Hace unos días, en una situación cotidiana presencié un acto inspirador y extraordinario. Estaba en parada en un semáforo en rojo cuando tuve el privilegio de ver lo siguiente: De un lado de la calle venía cruzando una mujer elegantísima con vestido, abrigo, pañoleta, cartera y divinamente peinada.

Del lado contrario de la calle estaba un señor bastante mayor, chiquito, con un traje que a juzgar por los rotos y el sucio, tenía por lo menos 40 años de uso. El señor, que a duras penas se podía sostener, se veía un poco perdido, y lo más triste, completamente solo.

Al cruzar la calle, la señora se encontró cara a cara con el señor indefenso. Ella lo miró y en dos segundos entendió su predicamento: estaba muerto del susto de dar el primer paso hacia la calle y ni hablar de cruzarla completa. Sin pensarlo dos veces, ella le preguntó “¿Lo puedo ayudar?”. El señor casi sin poder contestar, con su cabeza dijo que “si”. La señora inmediatamente se puso su elegantísima cartera del otro lado del brazo y tomo al señor por la mano y lo guió, con movimientos lentos pero seguros hasta llegar al otro lado de la calle.

Me sentí como quien esta viendo una película merecedora del Oscar, me conmovió tanto el corazón que casi derramo lágrimas. Esta señora jamás se imaginó que con su acto de generosidad, solidaridad, ternura, afecto y comprensión, no solo estaba ayudando a un extraño a cruzar la calle sino que enterneció tanto a otra desconocida que hoy comparte la historia con ustedes.

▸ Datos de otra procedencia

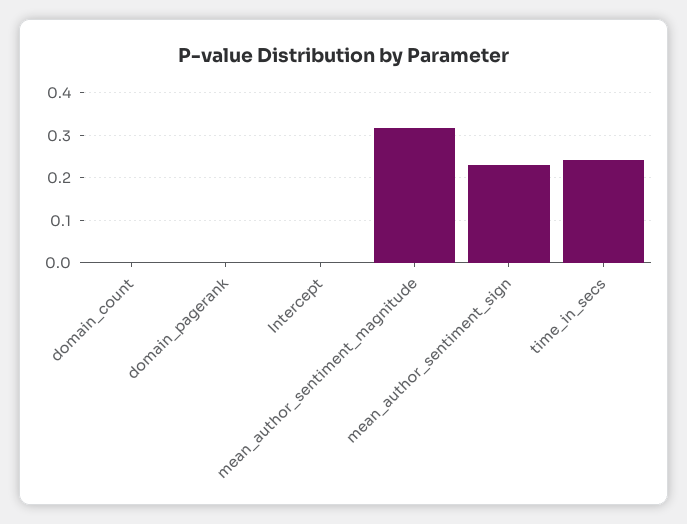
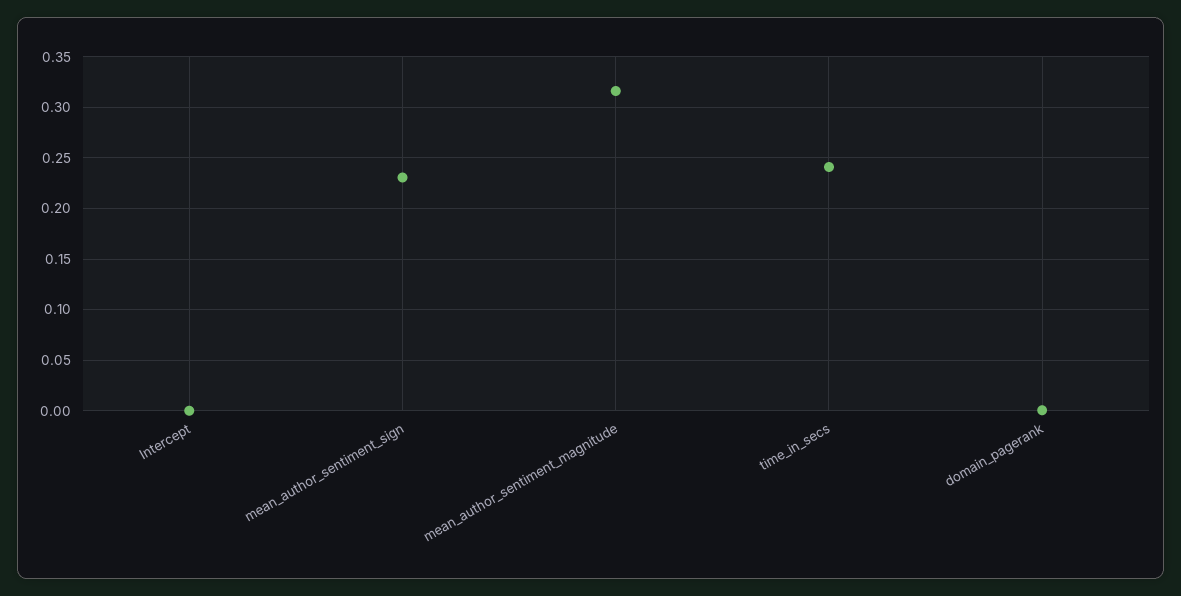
domain_count: 0 -> none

La escena me hizo acordar de una maravillosa película, que vale la pena ver, ‘Cadena de favores’. En esta, un niñito elabora y pone en práctica la teoría de que si todo el mundo les hace un favor a tres personas, completamente extrañas, con la única condición de que ellos después les hagan un favor a tres nuevas personas, el mundo sería un mejor lugar, inclusive sería casi perfecto.

¿Si será posible que uno deje tantas prevenciones, miedos y egoísmos y sea capaz de simplemente pensar en el prójimo? ¿Será que podemos, así sea por un ratito, olvidarnos de las necesidades propias y enfocarnos en las de unos completos extraños?

Algunos somos unos catedráticos en describir todo lo que está mal con la ciudad, con el país, inclusive con nuestras vidas, ¿pero cuántos somos capaces de tomar las riendas y tomar la iniciativa para generar los cambios que tanto anhelamos? Eso sí sería gracia.